The only person who has the patient’s best interests at heart is the patient! And if the patient is incapacitated, as in the case of Mr. Golubchuk, it should defer to his legal wishes or immediate family.  From the standpoint of an American hospital, this situation is baffling. Certainly we have end-of-life issues as well, but rarely of this sort. From the perspective of the Canadian health system, however, the case may be rare but is unlikely to be unique (particularly when you consider our rapidly aging population). How many times each day must difficult decisions be made within such a system as to who gets what test/procedure/equipment, and who doesn’t? I’m not saying the US system is perfect (far from it!), but our way of”rationing” is very different. Americans who favor a single-payer national health system need to think carefully about situations such as these. How much of your individual decision-making abilities are you willing to hand over to a stranger? It will be interesting to see what the Canadian judge decides in this case (I believe it is scheduled for sometime this week).

~Lily

Sources:

Insure Blog – “A troubling conundrum

Jewish Post (1/7/07) – “Canadian judge to rule on Jew facing euthanasia

Retuers (UK – 12/14/07) – “Canadian life-support case pits religion vs. science

2 Comments

  1. Jamelle said,

    January 10, 2008 at 3:15 pm

    I do not want a doctor, hospital, or government official dictating my health care choices. I don’t want to be “rationed” according to someone else’s belief system.

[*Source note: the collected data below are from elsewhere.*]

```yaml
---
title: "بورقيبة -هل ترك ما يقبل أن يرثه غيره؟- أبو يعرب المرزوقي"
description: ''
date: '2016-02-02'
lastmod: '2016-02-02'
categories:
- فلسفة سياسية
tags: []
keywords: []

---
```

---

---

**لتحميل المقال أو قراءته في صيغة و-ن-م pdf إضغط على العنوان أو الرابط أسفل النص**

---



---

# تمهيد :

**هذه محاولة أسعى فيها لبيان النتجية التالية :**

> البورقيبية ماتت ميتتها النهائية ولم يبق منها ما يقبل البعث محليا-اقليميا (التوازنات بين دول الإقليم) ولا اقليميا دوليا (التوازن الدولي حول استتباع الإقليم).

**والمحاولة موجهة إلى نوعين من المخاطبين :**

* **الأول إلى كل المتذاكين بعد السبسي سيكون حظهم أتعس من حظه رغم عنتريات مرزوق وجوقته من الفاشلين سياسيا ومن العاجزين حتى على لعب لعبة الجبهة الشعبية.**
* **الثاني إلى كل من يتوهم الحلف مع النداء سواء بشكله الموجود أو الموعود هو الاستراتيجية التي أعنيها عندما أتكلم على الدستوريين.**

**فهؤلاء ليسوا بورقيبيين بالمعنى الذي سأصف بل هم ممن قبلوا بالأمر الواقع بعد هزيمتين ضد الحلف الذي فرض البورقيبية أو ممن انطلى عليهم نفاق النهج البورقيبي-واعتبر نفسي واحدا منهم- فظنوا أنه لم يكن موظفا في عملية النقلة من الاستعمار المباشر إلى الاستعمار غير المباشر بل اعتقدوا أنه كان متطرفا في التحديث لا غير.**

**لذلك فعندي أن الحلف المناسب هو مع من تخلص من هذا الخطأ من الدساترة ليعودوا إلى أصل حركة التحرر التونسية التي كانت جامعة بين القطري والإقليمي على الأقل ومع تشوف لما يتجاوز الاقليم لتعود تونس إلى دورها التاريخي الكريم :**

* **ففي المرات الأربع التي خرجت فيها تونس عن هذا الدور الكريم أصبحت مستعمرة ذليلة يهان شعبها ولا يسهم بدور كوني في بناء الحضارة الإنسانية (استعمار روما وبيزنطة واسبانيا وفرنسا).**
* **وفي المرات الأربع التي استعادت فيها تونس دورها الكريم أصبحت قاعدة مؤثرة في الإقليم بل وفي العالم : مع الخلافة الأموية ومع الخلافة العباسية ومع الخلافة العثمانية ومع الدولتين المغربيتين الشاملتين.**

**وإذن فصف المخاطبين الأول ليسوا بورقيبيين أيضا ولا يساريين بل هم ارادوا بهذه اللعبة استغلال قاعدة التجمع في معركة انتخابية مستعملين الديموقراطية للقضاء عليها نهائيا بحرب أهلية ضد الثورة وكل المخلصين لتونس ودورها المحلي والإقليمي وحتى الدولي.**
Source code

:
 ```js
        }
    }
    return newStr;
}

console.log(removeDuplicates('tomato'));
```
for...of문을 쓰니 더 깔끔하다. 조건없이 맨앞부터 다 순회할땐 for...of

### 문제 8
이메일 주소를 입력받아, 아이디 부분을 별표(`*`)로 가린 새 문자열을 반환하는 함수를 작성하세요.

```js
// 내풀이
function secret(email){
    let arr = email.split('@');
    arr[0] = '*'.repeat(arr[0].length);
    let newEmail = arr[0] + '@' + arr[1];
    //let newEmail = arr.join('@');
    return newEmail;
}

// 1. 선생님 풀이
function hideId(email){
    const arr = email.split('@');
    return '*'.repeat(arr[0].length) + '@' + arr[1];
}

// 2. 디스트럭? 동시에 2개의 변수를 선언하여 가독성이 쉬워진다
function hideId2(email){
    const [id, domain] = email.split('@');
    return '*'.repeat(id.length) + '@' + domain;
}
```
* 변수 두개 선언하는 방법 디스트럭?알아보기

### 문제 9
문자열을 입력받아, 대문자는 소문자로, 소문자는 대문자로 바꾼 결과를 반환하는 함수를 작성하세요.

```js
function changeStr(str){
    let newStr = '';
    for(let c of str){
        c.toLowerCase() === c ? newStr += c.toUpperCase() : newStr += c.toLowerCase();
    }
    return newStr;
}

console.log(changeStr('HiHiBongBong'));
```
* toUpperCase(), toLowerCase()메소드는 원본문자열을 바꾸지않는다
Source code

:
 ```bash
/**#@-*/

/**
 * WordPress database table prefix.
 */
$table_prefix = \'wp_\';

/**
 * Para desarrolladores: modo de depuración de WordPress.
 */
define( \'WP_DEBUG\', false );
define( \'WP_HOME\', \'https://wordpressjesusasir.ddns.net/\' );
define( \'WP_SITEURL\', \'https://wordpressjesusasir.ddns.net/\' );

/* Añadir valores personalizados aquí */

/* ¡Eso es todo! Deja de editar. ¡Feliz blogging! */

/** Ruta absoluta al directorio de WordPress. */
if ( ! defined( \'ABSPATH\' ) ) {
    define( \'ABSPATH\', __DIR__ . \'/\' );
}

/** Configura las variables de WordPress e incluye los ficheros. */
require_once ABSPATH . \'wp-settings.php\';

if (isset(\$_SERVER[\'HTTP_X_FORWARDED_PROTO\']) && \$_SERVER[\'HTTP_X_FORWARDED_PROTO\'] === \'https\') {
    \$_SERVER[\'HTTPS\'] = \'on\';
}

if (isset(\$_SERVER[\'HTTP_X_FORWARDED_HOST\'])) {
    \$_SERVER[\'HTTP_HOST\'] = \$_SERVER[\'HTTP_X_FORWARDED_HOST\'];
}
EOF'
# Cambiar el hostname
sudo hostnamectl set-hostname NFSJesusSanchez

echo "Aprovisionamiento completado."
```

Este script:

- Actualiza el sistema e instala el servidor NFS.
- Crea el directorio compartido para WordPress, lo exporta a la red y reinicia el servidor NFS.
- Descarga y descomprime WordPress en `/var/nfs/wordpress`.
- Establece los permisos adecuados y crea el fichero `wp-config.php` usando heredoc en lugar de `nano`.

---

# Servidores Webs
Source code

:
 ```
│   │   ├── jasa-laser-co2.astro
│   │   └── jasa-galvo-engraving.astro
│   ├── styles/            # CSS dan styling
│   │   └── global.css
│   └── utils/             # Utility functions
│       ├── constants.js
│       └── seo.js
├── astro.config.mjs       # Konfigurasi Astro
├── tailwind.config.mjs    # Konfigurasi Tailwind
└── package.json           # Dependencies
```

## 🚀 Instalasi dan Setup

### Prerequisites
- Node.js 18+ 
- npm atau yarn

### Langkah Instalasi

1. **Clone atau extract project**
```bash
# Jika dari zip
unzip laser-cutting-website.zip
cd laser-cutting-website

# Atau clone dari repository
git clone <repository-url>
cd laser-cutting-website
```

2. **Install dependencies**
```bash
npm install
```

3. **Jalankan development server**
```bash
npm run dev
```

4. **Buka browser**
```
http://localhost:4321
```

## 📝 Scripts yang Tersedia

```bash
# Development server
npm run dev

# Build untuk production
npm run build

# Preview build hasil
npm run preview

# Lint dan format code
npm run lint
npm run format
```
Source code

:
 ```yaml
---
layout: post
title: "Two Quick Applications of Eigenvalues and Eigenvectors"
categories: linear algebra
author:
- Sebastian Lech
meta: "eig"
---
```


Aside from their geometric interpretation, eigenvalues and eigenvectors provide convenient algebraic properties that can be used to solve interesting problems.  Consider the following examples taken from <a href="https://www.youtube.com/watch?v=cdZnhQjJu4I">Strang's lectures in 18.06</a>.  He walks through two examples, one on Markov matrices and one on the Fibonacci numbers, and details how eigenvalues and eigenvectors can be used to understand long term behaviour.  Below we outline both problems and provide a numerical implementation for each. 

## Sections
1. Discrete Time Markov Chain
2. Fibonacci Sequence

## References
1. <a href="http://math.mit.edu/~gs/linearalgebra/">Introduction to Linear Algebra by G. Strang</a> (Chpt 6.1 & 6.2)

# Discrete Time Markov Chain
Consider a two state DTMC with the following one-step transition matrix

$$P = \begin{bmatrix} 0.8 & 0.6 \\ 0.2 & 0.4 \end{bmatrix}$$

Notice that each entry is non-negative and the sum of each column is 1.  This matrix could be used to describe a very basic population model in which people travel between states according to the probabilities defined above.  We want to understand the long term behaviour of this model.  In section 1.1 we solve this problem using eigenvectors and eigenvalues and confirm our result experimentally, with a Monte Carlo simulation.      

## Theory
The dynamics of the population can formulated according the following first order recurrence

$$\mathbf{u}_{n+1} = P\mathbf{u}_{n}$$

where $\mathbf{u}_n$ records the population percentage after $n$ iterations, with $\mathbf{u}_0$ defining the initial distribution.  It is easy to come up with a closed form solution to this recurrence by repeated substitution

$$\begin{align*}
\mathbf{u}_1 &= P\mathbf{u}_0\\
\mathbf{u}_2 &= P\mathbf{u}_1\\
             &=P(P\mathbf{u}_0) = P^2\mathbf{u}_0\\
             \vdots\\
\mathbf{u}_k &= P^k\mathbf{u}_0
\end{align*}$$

    I don’t have much of an opinion on this yet, but it is worth nothing that in the United States, you will be “rationed according to someone else’s belief system” except that instead of it being done by bureaucrats, it’ll be by “market forces.” The trade-off isn’t between rationing and freedom, it’s between the type of rationing and the degree of fairness.

    And by the way,

    Good to hear from you! It’s been awhile since you’ve posted.

  2. Lily said,

    January 10, 2008 at 3:31 pm

    Thanks for the comment! I was on winter break, so spent much of it traveling and away from a computer and internet access…nice to know I was missed. 🙂

    And I agree with your statement – certainly we have “rationing” in the US, but it is done by a person’s ability to pay rather than the ethical views of a stranger (which I suppose would be a better choice of words on my part than “belief”). I wouldn’t say one is inherently more “fair” than the other, but just that they are based upon different moral frameworks. Some people value collectivism more than individualism or vice versa, and I think different health care systems reflect these views in varying degrees.